# Technical Document Extraction
## Figure (a): Line Chart
### Title
- "Our method needs a smaller calibration set"
### Axes
- **X-axis**:
- Label: `# calibration sequences (×2048 tokens)`
- Values: 8, 16, 32, 64, 128, 192, 256
- **Y-axis**:
- Label: `Perplexity`
- Range: 13 to 14
### Legend
- **GPTQ**: Green diamonds (`□`)
- **Ours**: Orange triangles (`▲`)
### Data Trends
- **GPTQ**:
- Starts at 13.9 perplexity at 8 sequences
- Decreases to ~13.1 by 256 sequences
- **Ours**:
- Starts at 13.3 perplexity at 8 sequences
- Decreases to ~13.1 by 256 sequences
- **Observation**: Both methods show decreasing perplexity with more calibration sequences, but "Ours" maintains lower perplexity across all sequence counts.
---
## Figure (b): Table
### Title
- "Our method is more robust to calibration set distribution"
### Table Structure
| | **GPTQ** | **Ours** |
|----------------|----------------|----------------|
| **Eval** | | |
| **Calib** | | |
| **PubMed** | 32.48 | 32.56 |
| **Enron** | 50.41 | 45.07 |
| **PubMed** | 34.81 | 33.16 |
| **Enron** | 45.52 | 44.57 |
### Arrows & Differences
- **GPTQ PubMed → Ours PubMed**: `+0.08` (32.48 → 32.56)
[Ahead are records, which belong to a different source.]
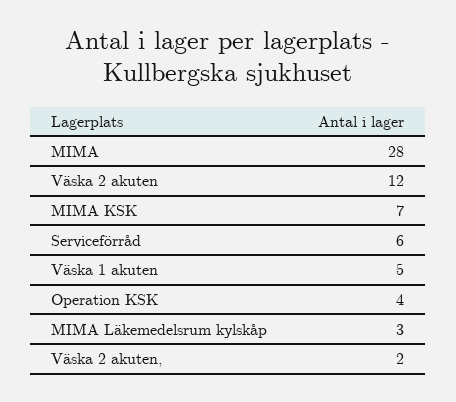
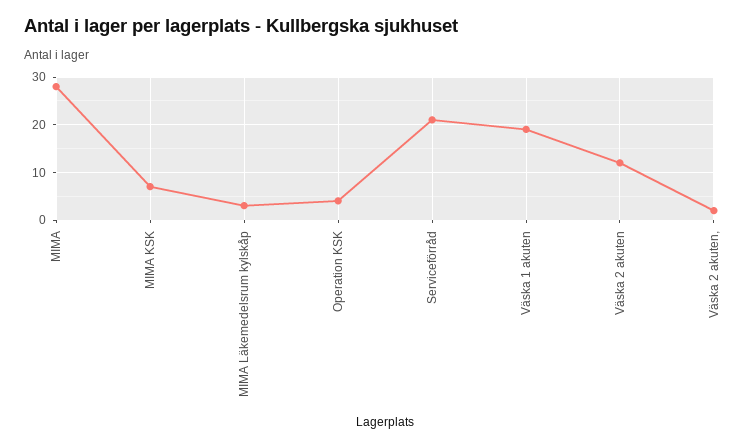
  {
    "MIMA": 28,
    "Väska 2 akuten": 12,
    "MIMA KSK": 7,
-   "Serviceförråd": 6,
+   "Serviceförråd": 20,
-   "Väska 1 akuten": 5,
+   "Väska 1 akuten": 20,
    "Operation KSK": 4,
    "MIMA Läkemedelsrum kylskåp": 3,
    "Väska 2 akuten,": 2
  }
- **GPTQ Enron → Ours Enron**: `+4.89` (50.41 → 45.07)
- **PubMed Enron (GPTQ) → Ours Enron**: `+0.60` (45.52 → 44.57)
- **PubMed Enron (Ours) → GPTQ Enron**: `+0.50` (44.57 → 45.07)
### Key Observations
- "Ours" method shows smaller performance gaps across evaluation sets compared to GPTQ.
- Largest improvement observed in Enron dataset (`+4.89` reduction).
- Consistent robustness across both PubMed and Enron evaluation sets.